Quel modèle va nous permettre de lire les textes, entendre les discours des enseignants, repérer les intentions des élèves ?
Prenons l’exemple d’une partie du discours d’une enseignante “experte”.
‘ “Qu’est ce que je garde de toute mon expérience personnelle de danse ? Il faut dépasser tout ce qui est technique, peut-être parce que j’en ai mangé beaucoup ? Tu te détaches, et c’est ça qui est important. C’est BAGOUET qui m’a le plus apporté ... Le bagage technique, c’est plus facile de dire que j’en ai pas besoin quand on l’a, que l’inverse. ça permet un détachement ... En EPS, tout est codifié. En danse c’est toi qui invente les codes. La création ouvre la possibilité de trouver des contenus. Le champ est libre. Si tu ne parles pas de technique, c’est tout ouvert ! C’est le démarrage qui est important. C’est une phase toujours difficile. Si on réussit bien son entrée, ça va être logique, et ça va bien s’enchaîner. Pour certains enfants, il faut rentrer par la technique, et leur imposer. Avec d’autres, il faut leur faire découvrir. Je rentre souvent de la même façon, avec des élèves turbulents. Je rentre par la rythmique ... Ce qui manque le plus, c’est les images, les représentations de la danse. Mon collègue dit qu’il se sent libéré quand il a fait le clown avec ses élèves. Il a cassé son image et fait comprendre que lui aussi s’investit dans quelque chose ... Danser c’est un rapport au corps particulier, c’est sortir de sa gestuelle quotidienne, aller dans un même sens d’esthétisme avec les autres, pas seul. Mais tout ça, ce sont des obstacles à l’enseignement. Pour moi, danser c’est s’exprimer, inventer, et aussi plus largement se montrer, plutôt que de réaliser un spectacle.”’Dans un premier temps, nous recherchons la ou les valeurs implicites accordées à la danse. La valeur artistique est privilégiée et semble articuler quatre éléments explicitement décrits:
Le premier se réfère à plusieurs niveaux de lecture du corps : la technique de la danse n’entraîne pas une perception imagée du corps ressemblant à celle qu’il donne à voir dans la vie courante. La technique est une forme qu’il convient d’apprendre, pour mieux s’en détacher ensuite. L’enseignante imagine que l’acte de création n’implique pas l’usage de techniques, mais elles restent pour elle une support indispensable. Elle élargit son propos en laissant entendre que danser met en jeu des rapports au corps singuliers, éloignés de la gestuelle quotidienne.

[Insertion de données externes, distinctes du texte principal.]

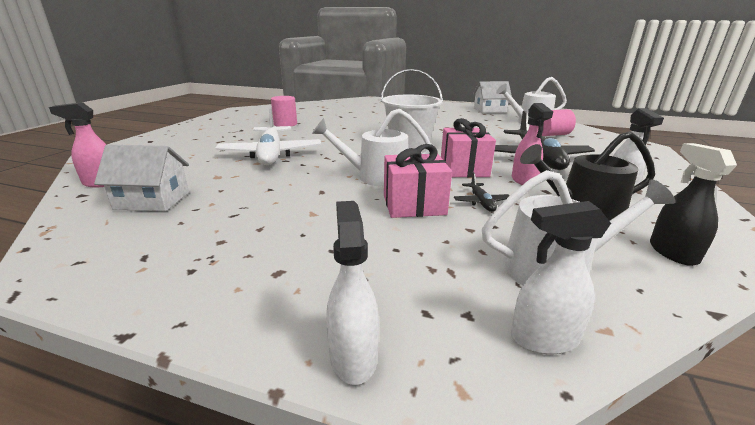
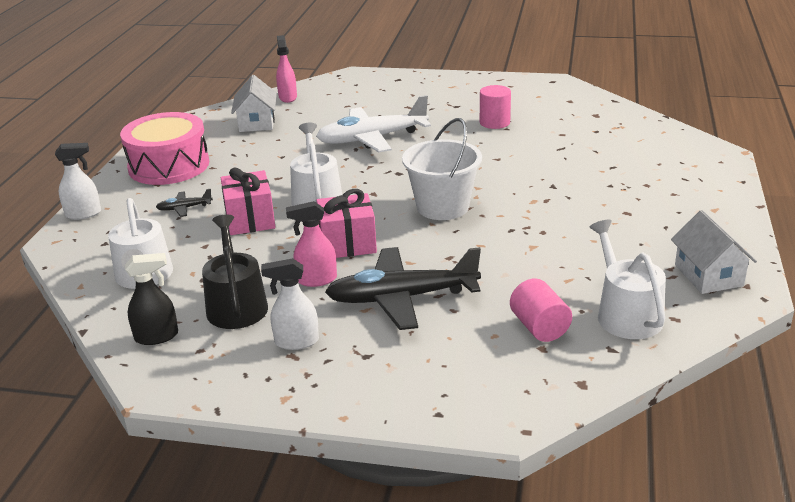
camera: 85 degrees right, 5 degrees up
(220, 263) = (169, 165): none -> pink drum
(481, 202) = (257, 252): black plane -> black plane (184, 208)
(543, 339) = (79, 264): white spray bottle -> none

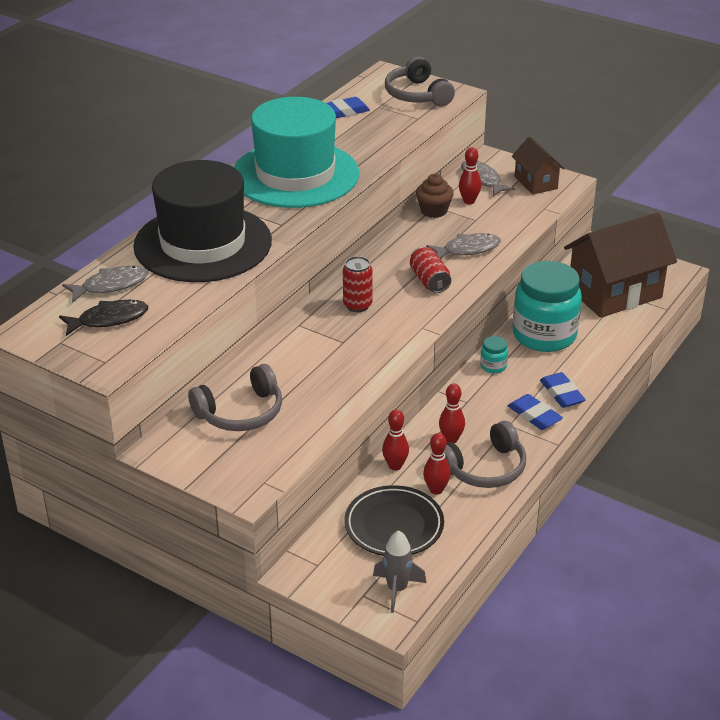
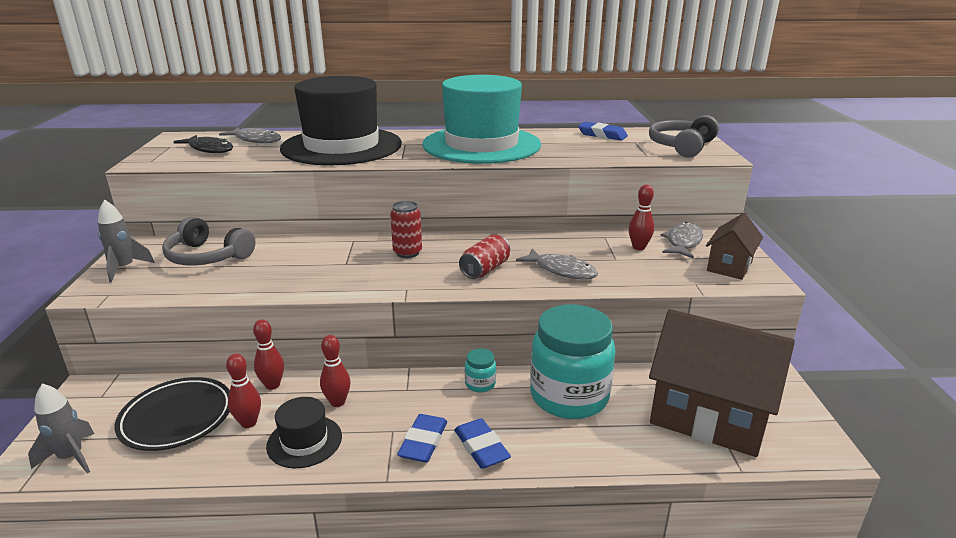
camera: 55 degrees right, 10 degrees down
(213, 466) = (124, 268): none -> grey rocket
(434, 211) = (596, 238): brown cupcake -> none
(484, 468) = (304, 441): grey headphones -> black hat
(562, 394) = (481, 447): blue eraser -> blue eraser turned 60 degrees counterclockwise

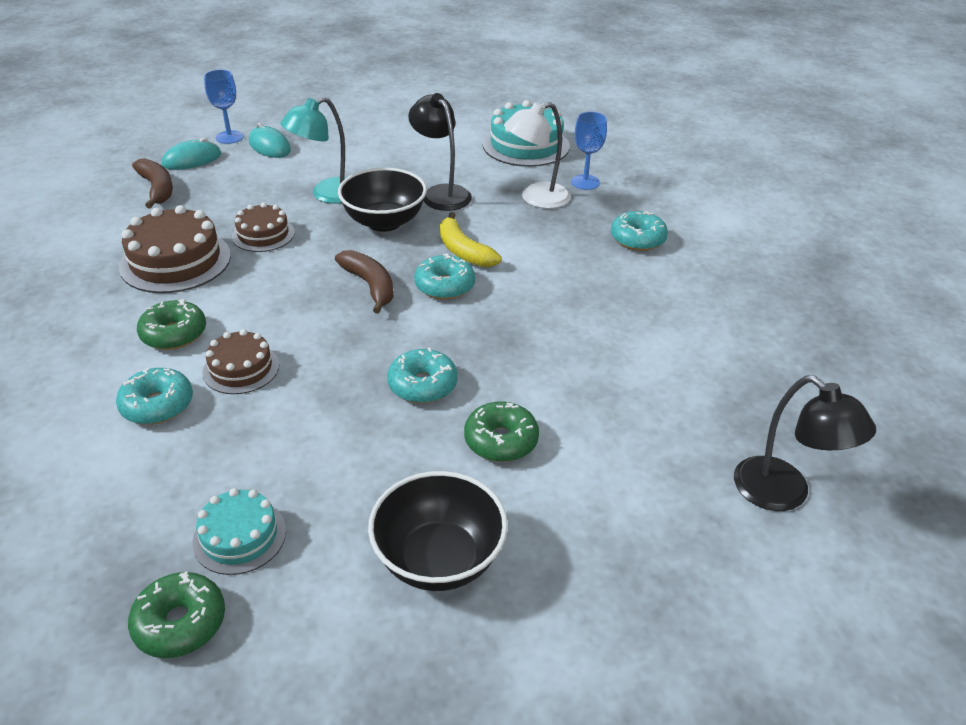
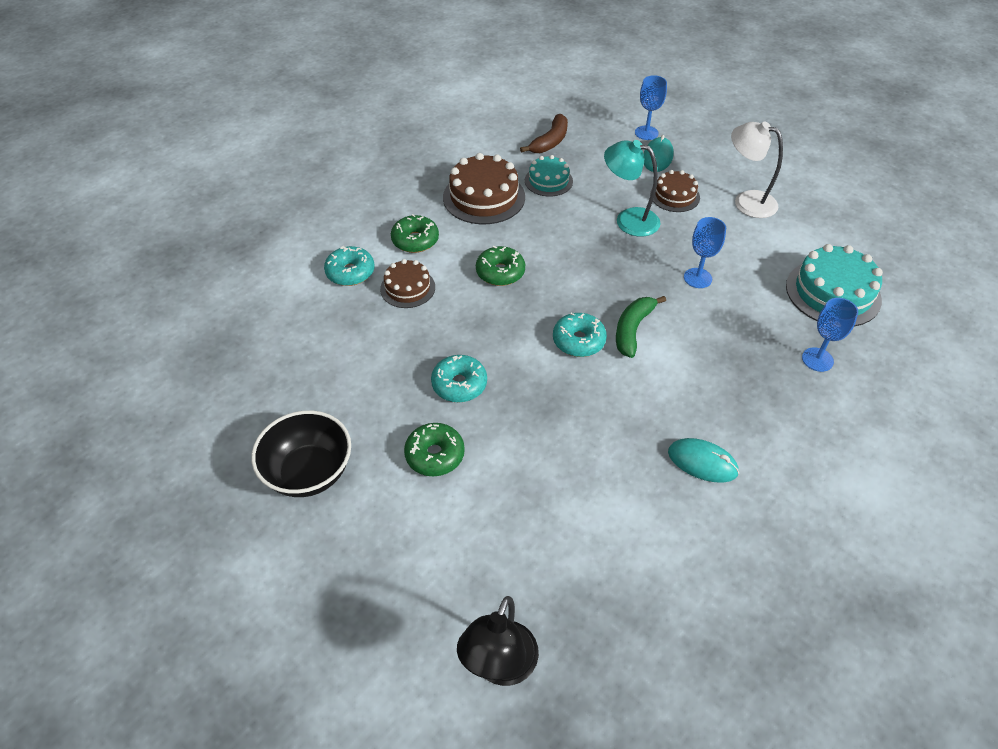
camera: 60 degrees right, 10 degrees up
(180, 623) = (204, 380): green donut -> green donut (500, 272)
(192, 159) = (599, 134): turquoise mouse -> turquoise mouse (702, 462)
(239, 536) = (274, 369): turquoise cake -> turquoise cake (548, 181)
(263, 234) = (549, 217): brown cake -> brown cake (675, 196)
(370, 286) = (542, 301): brown banana -> none
(384, 222) = (625, 267): black bowl -> none
(441, 193) = (697, 278): black lamp -> blue goblet
(463, 251) = (632, 330): yellow banana -> green banana
(536, 199) = (753, 339): white lamp -> white lamp (746, 201)
(637, 239) = (763, 435): turquoise donut -> none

Dans ce discours, la motricité organisée en techniques s’accompagne d’une approche plus générale concernant la gestuelle ou le corps ;
Le deuxième élément se réfère à l’entrée dans l’activité danse par la rythmique, et donne priorité à une perception auditive dans la recherche d’accord avec les élèves. Accord dans le temps, ensemble. L’entente et le partage d’une esthétique, d’une sensibilité à certains codes de la beauté semblent plus difficile à réaliser ;
Le troisième élément développé est celui du registre des relations sociales : danser implique montrer, s’investir, échanger avec les autres. L’enseignante insiste là sur l’engagement personnel qu’impose l’acte de danser, c’est à dire sur une socialisation fondée sur l’affirmation de soi par rapport à un groupe qui coopère.
Le dernier point rappelle les intentions de la danse, créer, inventer, se représenter, avoir des images .... L’activité réflexive sur la danse que l’on pratique. Nous notons qu’elle donne une référence artistique à sa pratique : un chorégraphe contemporain.
Nous recherchons un modèle théorique qui puisse intégrer tous ces aspects d’une réalité d’acte d’enseignement en danse exprimée par les enseignants, et rendre lisible la complexité sans la réduire.
GALLOTTA. (JC). “Les yeux qui dansent”. Actes Sud. Arles. 1993.13 p.